Captain Saltonhall looked out and said nothing.
“I wonder if you see what I mean,” said Antonia.
“No; I don’t. I like it.” The young man spoke gently and with something of a drawl, unimpressed, apparently, by her antipathy and putting up the back of a placid forefinger to stroke along the edge of his moustache.
“One gets the hills, peaceful and silvery; one gets the walled garden and the cedar,” she enumerated.
“The little pond with its fountain is as serene as a happy dream. It’s all like a happy dream. Yet—I wish there weren’t this window here.”
“You could wall it up if you don’t like it,” Captain Saltonhall suggested, his eyes, as he stood behind her, turning from the walled garden beneath to fix themselves with a rather sad attentiveness upon the head of the young woman. Her dark hair was near him and the curve of her cheek; he thought that he felt against his the warmth of her shoulder in its thin black dress.
She looked out, motionless, for a little while; then, turning suddenly, as if with impatience of her thoughts, found him so near, and his eyes on hers. She, too, was pale and tall; but all in her was soft, splendid, and almost opulent, while he was sharp-edged and wasted. He looked much the older, though they were of the same age; both, indeed, were very young.
He did not move away as she faced him nor did his look alter. Sad and attentive, it merely remained attached upon her, and if he felt any nervousness it showed itself only in the slight gesture of his forefinger passing meditatively along the edge of his moustache. It was she who spoke. “Well, Bevis?” she said gravely. Her look asked: “Have you anything to tell me?”

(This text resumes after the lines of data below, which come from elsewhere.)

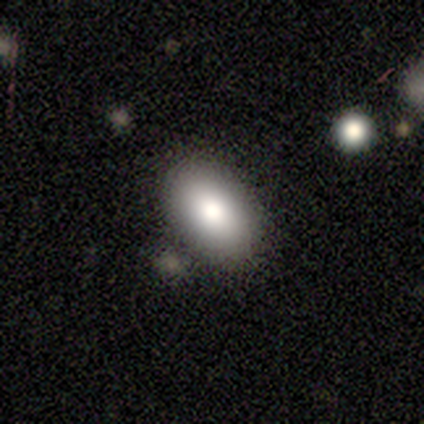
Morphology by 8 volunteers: Smooth or featured: smooth — 88% (featured or disk — 12%)
How rounded: in between — 100%
Merging: none — 75% (minor disturbance — 12%)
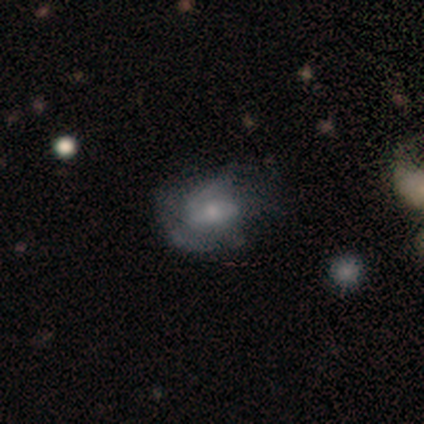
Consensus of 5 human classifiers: A featured or disk galaxy (100%) with no bar (80%), loose (67%) spiral arms (60%) and a small central bulge (80%). Merging: none (40%, tied with minor disturbance).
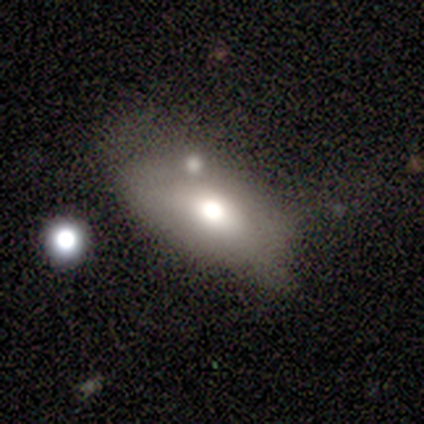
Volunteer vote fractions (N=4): A smooth galaxy with no disk features (50%) that is in between round and cigar-shaped (100%).

Vote fractions:
- Smooth or featured? smooth: 50% / featured or disk: 25% / star or artifact: 25%
- How rounded? in between: 100% / round: 0% / cigar-shaped: 0%
- Merging? minor disturbance: 67% / merger: 33% / none: 0% / major disturbance: 0%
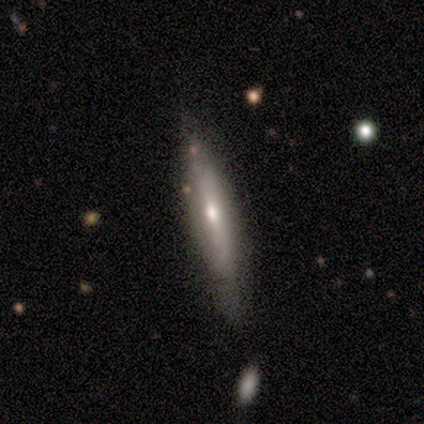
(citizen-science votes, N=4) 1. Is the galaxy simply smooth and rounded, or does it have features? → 75% featured or disk, 25% star or artifact, 0% smooth.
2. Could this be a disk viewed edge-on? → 100% yes, 0% no.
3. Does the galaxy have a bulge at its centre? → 67% rounded, 33% none, 0% boxy.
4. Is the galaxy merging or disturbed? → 67% none, 33% minor disturbance, 0% major disturbance, 0% merger.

“Well, Tony,” he returned. He had, apparently, nothing to say.
She studied him for a moment longer, and then, with an added impatience—if anything so soft could so be called—walking away to an easy-chair before the fire, she said, “You think me very silly, I suppose.”
“Silly? Why?”
“Because of the window. My hating it.”
He came and leaned on the back of her chair, looking across her head up at the mantelpiece where a row of white fritillaries stood in tall crystal glasses, their reflections showing as if through a film of sea-water in the ancient mirror behind them. There had been white fritillaries among the flagged paths of the walled garden, and, finding them again, he recognized that they had been the only things he had felt uncanny there; for he had always felt them wraith-like flowers.

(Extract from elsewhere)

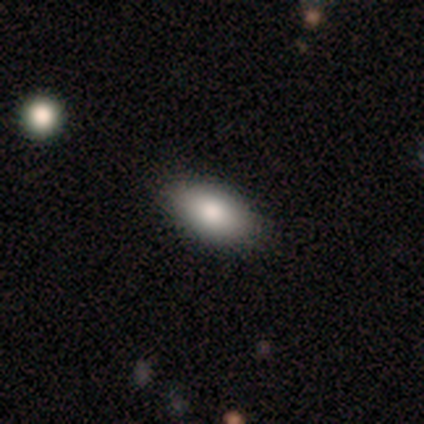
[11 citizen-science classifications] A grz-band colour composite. It shows a smooth galaxy with no disk features (82%) that is in between round and cigar-shaped (100%). Merging: none (91%).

“I think you’d better wall it up, quite seriously, if you really hate it.” He repeated his former suggestion. “It would rather spoil the room. But I wouldn’t, if I were you, live with a discomfort like that—if it’s really a discomfort.”
The young woman beneath him laughed, a little sadly, if lightly. “How you suspect me.”
“Of what, pray?”
“Oh—of unconscious humbug; of unconscious posing. Of induced emotions generally. It’s always been the same.”
“I rather like induced emotions in you,” said Captain Saltonhall. “They suit you. They are like the colour of a pomegranate or the taste of a mulberry or the smell of a branch of flowering hawthorn; something rich, thick, and pleasingly oppressive.”
“Thanks. I don’t take it as a compliment.”
“I don’t mean it as one. I merely said I liked it in you; and if I do it’s only because I’m in love with you.”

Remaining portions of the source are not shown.